◆ **What is expected**: Every line from the one containing "camera: 35 degrees left, 5 degrees up" down to the last line of the listing below should be restated exactly, and nothing else.

◆ **Recorded information**:
■ ■ ■ ■ ■

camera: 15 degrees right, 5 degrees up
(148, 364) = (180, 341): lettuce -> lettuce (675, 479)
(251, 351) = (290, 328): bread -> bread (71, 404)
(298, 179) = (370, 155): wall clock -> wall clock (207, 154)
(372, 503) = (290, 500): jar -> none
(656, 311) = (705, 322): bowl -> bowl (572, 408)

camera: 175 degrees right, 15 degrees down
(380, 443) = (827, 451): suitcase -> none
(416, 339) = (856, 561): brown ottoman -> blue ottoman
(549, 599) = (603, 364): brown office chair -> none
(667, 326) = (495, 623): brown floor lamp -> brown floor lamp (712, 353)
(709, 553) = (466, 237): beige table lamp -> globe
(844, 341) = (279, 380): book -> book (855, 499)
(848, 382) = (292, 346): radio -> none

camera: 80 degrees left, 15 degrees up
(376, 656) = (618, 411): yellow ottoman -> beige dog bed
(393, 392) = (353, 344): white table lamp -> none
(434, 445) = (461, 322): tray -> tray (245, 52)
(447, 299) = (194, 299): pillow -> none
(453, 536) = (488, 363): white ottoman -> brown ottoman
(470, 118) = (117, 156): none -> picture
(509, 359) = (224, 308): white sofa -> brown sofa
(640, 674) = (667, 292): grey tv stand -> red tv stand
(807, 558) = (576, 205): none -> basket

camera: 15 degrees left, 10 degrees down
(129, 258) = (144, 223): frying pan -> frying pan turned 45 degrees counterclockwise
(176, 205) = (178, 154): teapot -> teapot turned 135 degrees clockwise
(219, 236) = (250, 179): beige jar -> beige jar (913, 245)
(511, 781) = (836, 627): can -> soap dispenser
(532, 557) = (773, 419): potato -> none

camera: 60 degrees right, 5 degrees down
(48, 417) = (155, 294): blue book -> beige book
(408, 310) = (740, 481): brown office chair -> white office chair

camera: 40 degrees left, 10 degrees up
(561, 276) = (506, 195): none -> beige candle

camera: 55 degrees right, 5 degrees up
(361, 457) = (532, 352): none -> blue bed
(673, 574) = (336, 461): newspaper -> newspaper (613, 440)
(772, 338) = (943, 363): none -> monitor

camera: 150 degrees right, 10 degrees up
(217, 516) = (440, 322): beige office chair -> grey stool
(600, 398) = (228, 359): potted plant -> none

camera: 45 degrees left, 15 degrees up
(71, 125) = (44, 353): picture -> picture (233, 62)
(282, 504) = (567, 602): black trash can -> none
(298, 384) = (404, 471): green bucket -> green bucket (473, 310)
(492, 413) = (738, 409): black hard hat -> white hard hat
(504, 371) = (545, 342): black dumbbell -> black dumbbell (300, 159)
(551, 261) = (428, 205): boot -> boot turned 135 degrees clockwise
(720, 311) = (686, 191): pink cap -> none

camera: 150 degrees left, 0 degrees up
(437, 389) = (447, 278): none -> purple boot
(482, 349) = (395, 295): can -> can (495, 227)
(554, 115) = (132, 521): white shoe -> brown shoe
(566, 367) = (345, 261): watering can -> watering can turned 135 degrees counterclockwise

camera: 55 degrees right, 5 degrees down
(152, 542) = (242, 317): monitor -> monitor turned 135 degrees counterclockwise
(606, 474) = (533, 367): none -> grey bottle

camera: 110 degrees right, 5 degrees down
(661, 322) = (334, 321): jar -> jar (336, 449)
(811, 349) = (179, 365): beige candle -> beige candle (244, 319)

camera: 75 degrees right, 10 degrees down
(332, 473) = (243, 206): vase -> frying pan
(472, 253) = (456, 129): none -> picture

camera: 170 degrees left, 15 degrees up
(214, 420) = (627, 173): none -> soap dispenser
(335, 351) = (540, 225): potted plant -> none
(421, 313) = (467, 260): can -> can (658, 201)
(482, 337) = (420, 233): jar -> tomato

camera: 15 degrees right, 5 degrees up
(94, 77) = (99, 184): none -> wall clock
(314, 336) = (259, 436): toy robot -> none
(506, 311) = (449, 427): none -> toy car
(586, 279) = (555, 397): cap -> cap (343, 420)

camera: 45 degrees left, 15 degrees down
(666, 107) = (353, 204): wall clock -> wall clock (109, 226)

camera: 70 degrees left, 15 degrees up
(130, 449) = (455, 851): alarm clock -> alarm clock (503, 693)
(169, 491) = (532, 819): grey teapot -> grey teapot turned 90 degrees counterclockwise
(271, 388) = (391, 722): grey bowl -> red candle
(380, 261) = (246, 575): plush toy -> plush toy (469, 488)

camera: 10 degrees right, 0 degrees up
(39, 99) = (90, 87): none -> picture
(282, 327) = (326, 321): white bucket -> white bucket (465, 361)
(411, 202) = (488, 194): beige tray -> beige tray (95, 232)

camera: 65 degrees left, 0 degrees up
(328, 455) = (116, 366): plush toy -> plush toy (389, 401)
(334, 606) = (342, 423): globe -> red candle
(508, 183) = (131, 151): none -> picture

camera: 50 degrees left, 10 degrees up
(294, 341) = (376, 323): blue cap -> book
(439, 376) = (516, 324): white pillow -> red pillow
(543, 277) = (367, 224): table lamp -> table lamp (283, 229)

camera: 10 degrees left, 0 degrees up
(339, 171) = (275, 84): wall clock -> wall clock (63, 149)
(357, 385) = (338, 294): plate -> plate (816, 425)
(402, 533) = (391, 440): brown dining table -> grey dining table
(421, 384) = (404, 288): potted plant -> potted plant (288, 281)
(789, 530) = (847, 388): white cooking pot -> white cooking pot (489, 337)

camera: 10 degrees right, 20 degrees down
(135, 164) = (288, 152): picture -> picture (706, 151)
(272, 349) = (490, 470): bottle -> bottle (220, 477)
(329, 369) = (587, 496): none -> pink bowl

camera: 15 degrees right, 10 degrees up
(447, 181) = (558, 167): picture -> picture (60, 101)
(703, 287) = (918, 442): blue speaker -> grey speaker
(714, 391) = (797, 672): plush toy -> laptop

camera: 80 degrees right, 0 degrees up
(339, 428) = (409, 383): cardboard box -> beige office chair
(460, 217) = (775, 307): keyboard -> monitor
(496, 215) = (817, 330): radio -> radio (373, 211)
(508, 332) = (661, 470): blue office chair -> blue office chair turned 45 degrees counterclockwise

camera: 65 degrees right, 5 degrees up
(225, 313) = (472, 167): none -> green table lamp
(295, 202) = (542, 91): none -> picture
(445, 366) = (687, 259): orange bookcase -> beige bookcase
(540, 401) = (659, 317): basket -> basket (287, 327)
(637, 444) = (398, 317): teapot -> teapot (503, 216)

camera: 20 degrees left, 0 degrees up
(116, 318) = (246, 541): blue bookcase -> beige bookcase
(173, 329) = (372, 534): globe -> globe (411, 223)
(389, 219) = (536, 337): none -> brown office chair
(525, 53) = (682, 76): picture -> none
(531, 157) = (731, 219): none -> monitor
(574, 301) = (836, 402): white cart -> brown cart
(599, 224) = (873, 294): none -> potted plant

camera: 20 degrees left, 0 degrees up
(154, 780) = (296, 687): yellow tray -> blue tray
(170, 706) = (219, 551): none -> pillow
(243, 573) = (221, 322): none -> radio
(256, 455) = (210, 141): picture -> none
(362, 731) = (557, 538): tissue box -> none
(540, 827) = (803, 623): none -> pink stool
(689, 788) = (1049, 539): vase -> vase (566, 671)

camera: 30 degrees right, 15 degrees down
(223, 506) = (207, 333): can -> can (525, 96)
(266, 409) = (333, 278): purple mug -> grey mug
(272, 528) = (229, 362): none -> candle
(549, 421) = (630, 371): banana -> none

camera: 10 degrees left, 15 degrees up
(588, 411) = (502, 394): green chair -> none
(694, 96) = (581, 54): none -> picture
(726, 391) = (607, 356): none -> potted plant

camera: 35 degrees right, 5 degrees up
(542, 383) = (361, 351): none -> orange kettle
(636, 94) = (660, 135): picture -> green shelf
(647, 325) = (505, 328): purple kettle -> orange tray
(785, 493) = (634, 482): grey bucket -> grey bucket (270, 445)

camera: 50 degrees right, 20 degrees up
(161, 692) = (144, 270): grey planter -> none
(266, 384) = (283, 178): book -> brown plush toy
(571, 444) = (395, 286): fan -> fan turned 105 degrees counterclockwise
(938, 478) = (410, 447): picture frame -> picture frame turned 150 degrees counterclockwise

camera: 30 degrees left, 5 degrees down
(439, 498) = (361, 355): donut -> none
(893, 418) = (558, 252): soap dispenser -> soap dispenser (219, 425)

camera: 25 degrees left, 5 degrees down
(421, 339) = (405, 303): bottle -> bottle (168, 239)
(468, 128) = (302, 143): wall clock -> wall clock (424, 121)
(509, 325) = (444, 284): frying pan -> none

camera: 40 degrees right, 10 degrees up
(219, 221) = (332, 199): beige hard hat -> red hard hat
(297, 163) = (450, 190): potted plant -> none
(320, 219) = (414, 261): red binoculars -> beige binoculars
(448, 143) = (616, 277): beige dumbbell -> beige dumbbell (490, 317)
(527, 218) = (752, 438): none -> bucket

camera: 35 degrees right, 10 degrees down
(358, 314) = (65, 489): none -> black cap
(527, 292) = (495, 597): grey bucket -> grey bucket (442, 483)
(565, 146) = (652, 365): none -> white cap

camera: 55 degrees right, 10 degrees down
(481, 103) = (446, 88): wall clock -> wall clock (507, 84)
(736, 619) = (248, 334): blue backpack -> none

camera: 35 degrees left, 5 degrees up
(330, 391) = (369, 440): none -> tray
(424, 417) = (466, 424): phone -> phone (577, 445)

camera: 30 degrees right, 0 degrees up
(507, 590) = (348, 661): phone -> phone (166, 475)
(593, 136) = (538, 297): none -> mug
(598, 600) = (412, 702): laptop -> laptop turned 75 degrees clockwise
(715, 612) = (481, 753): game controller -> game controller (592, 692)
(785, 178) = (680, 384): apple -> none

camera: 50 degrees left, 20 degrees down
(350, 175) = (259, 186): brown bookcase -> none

■ ■ ■ ■ ■

◆ **Written solution**:
camera: 35 degrees left, 5 degrees up
(330, 391) = (369, 440): none -> tray
(424, 417) = (466, 424): phone -> phone (577, 445)

camera: 30 degrees right, 0 degrees up
(507, 590) = (348, 661): phone -> phone (166, 475)
(593, 136) = (538, 297): none -> mug
(598, 600) = (412, 702): laptop -> laptop turned 75 degrees clockwise
(715, 612) = (481, 753): game controller -> game controller (592, 692)
(785, 178) = (680, 384): apple -> none

camera: 50 degrees left, 20 degrees down
(350, 175) = (259, 186): brown bookcase -> none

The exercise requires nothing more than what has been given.